In Ramsey’s optimal policy, low price stickiness results in low inflation volatility and low output gap volatility. Thus, firms choose prices every quarter (\frac{1}{1-\theta} \approx1,\;\; \theta \rightarrow 0), but almost the same price every quarter?

In the plots above, \theta \rightarrow 0 (flexible, but not fully flexible), \theta \rightarrow 1 (sticky, but not fully sticky). \theta is calvo parameter.

Sorry, but I don’t understand the question.

Like in Gali (2015), Ch5, if you reduce the Calvo parameter from 0.75 in the book to say 0.001, you get low volatility of the inflation rate and output gap (almost zero) - what I have named ‘flexible’ in the plots. But a low Calvo parameter also means low price stickiness and shorter duration of price change.

I am trying to link the two. Thus, if Calvo parameter (\theta) \rightarrow 0,

- Inflation and output volatility \rightarrow 0 under Ramsey policy
- There is a short duration of price change.

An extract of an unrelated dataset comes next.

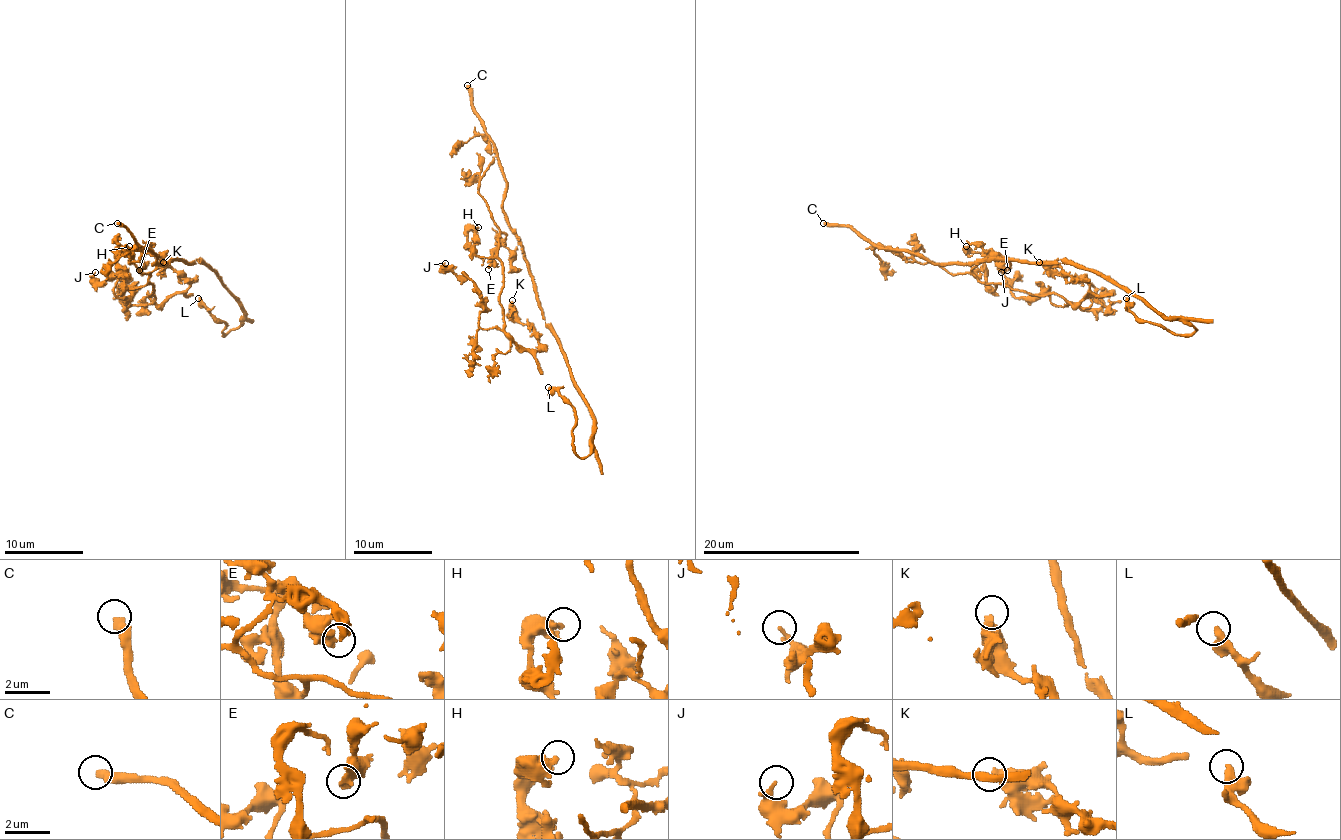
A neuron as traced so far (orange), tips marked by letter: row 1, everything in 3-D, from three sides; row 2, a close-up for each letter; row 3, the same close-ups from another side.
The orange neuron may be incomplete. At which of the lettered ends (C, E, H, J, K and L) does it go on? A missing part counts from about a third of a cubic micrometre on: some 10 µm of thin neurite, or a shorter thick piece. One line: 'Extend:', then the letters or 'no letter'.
Extend: C, L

How can that be? It seems firms choose their optimal price (p_t^* \approx u = some constant mark-up$) every quarter (\frac{1}{1-\theta}), yeah? So although the price does not change much, firms choose it every quarter.

If the Calvo parameter is 0, you are back to the classical monetary economy of Chapter 2. Prices are indeed a constant over marginal costs each period.